– Нед, ты не должен из-за этого переживать, – сказала мама. – Тебе не из-за чего переживать.
Произнося это, она смотрела на Драммонда, и я вдруг понял, почему мне не по себе с ним: потому что мне не по себе с ней. Меня все больше тревожили их отношения. Поначалу я не мог понять, с чего это вдруг, ведь я давно уже смирился с их связью, но смутно понимал, что изменились не они, а я.
Я стал чрезвычайно чувствителен к малейшим нюансам их общения. Я перехватывал каждый многозначительный взгляд, изучал каждую улыбку, отмечал даже покрой каждого вечернего платья матери с глубоким вырезом. Старался не делать этого, но не мог остановиться. Остро ощущал все физические особенности моей матери и время от времени погружался в долгие размышления о них. Но хуже всего было по ночам, когда я лежал в постели и вспоминал сцены из прошлого – Ньюпорт и грубые загорелые пальцы Драммонда, вульгарно покоящиеся на изящной белой руке матери. Крохотная квартирка Драммонда в Нью-Йорке, скрип кровати в соседней комнате, а я лежу на диване в темноте без сна. Большая комната в Бостоне, кровать, на которой спали моя мать и Драммонд. Я теперь все время думал о них на кровати. Презирал себя за такие мысли, но мой разум и самооценка тем летом никак не могли договориться между собой.
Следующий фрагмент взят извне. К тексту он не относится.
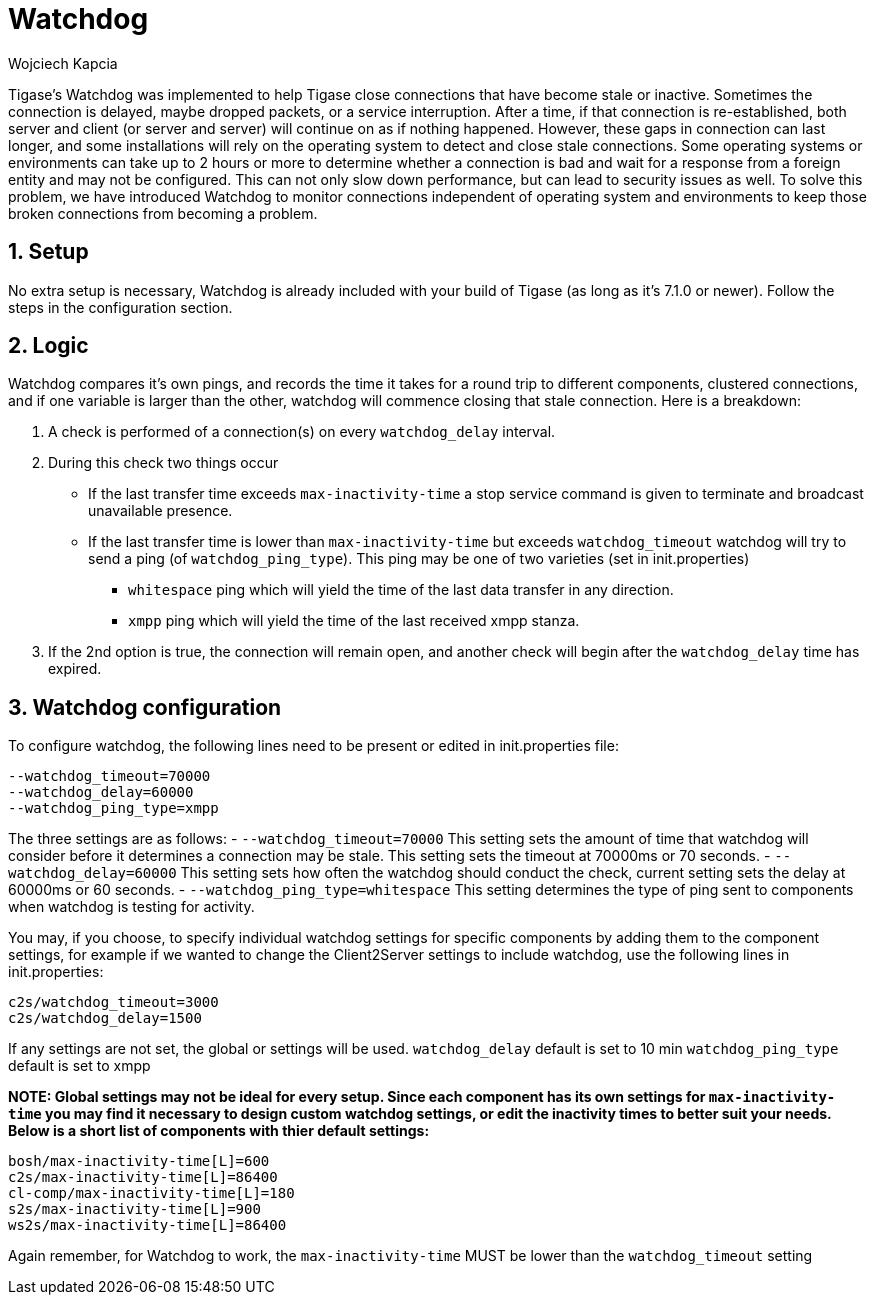 [[watchdog]]
Watchdog
========
:author: Wojciech Kapcia
:date: 2015-10-15 10:50
:version: v1.0 October, 2015

:toc:
:numbered:
:website: http://www.tigase.org

Tigase's Watchdog was implemented to help Tigase close connections that have become stale or inactive. Sometimes the connection is delayed, maybe dropped packets, or a service interruption.  After a time, if that connection is re-established, both server and client (or server and server) will continue on as if nothing happened. However, these gaps in connection can last longer, and some installations will rely on the operating system to detect and close stale connections. Some operating systems or environments can take up to 2 hours or more to determine whether a connection is bad and wait for a response from a foreign entity and may not be configured.
This can not only slow down performance, but can lead to security issues as well.  To solve this problem, we have introduced Watchdog to monitor connections independent of operating system and environments to keep those broken connections from becoming a problem.

Setup
-----
No extra setup is necessary, Watchdog is already included with your build of Tigase (as long as it's 7.1.0 or newer).  Follow the steps in the configuration section.

Logic
-----
Watchdog compares it's own pings, and records the time it takes for a round trip to different components, clustered connections, and if one variable is larger than the other, watchdog will commence closing that stale connection.
Here is a breakdown:

. A check is performed of a connection(s) on every +watchdog_delay+ interval.
. During this check two things occur
  * If the last transfer time exceeds +max-inactivity-time+ a stop service command is given to terminate and broadcast unavailable presence.
  * If the last transfer time is lower than +max-inactivity-time+ but exceeds +watchdog_timeout+ watchdog will try to send a ping (of +watchdog_ping_type+).
  This ping may be one of two varieties (set in init.properties)
    - +whitespace+ ping which will yield the time of the last data transfer in any direction.
    - +xmpp+ ping which will yield the time of the last received xmpp stanza.
. If the 2nd option is true, the connection will remain open, and another check will begin after the +watchdog_delay+ time has expired.



Watchdog configuration
----------------------
To configure watchdog, the following lines need to be present or edited in init.properties file:
[source,bash]
-----
--watchdog_timeout=70000
--watchdog_delay=60000
--watchdog_ping_type=xmpp
-----
The three settings are as follows:
- +--watchdog_timeout=70000+ This setting sets the amount of time that watchdog will consider before it determines a connection may be stale. This setting sets the timeout at 70000ms or 70 seconds.
- +--watchdog_delay=60000+ This setting sets how often the watchdog should conduct the check, current setting sets the delay at 60000ms or 60 seconds.
- +--watchdog_ping_type=whitespace+ This setting determines the type of ping sent to components when watchdog is testing for activity.

You may, if you choose, to specify individual watchdog settings for specific components by adding them to the component settings, for example if we wanted to change the Client2Server settings to include watchdog, use the following lines in init.properties:
[source,bash]
-----
c2s/watchdog_timeout=3000
c2s/watchdog_delay=1500
-----
If any settings are not set, the global or settings will be used.
+watchdog_delay+ default is set to 10 min
+watchdog_ping_type+ default is set to xmpp



*NOTE: Global settings may not be ideal for every setup. Since each component has its own settings for +max-inactivity-time+ you may find it necessary to design custom watchdog settings, or edit the inactivity times to better suit your needs.  Below is a short list of components with thier default settings:*

-----
bosh/max-inactivity-time[L]=600
c2s/max-inactivity-time[L]=86400
cl-comp/max-inactivity-time[L]=180
s2s/max-inactivity-time[L]=900
ws2s/max-inactivity-time[L]=86400
-----

Again remember, for Watchdog to work, the +max-inactivity-time+ MUST be lower than the +watchdog_timeout+ setting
«Я должен быть благоразумным, – твердил я себе, спеша наверх к полуразрушенной хибарке, где меня ждали друзья. – Больше не буду думать об этом».
Но потом – и это было еще хуже – я начал обращать внимание на других женщин рядом с матерью. Заметил, что у мисс Камерон, гувернантки, плоская грудь, а у Брайди, посудомойки, совсем другая, и я еще раз увидел легендарные щиколотки тети Маделин, когда она приезжала на чай в Кашельмару. И каждый раз, едва я начинал размышлять об этих особенностях женской анатомии, в моей памяти снова вспыхивали воспоминания, поскрипывающая кровать, пальцы на ее руке, все эти интимные взгляды, которые я по малолетству не понимал.
«Ад и проклятие», – бормотал я себе под нос, лежа в темноте без сна, и усилием воли стирал эти образы из своей памяти. Но потом засыпал – и тут меня поджидали сны – сны, насыщенные непотребством, и утром я говорил себе, что во всем мире нет ничего столь же скверного и отвратительного, как быть мальчишкой четырнадцати с половиной лет, чьи мысли и тело живут собственной необузданной жизнью.
Но непристойные сны были лучше сна с лампами Тиффани, который возвращался не реже раза в неделю, но к этому времени я уже привык к нему и никогда не позволял сильно пугать меня. Иногда мне даже удавалось заставить себя проснуться, прежде чем сон доходил до зала ресторана. Потом этот сон вообще перестал меня беспокоить – только раздражал, поскольку не давал толком выспаться.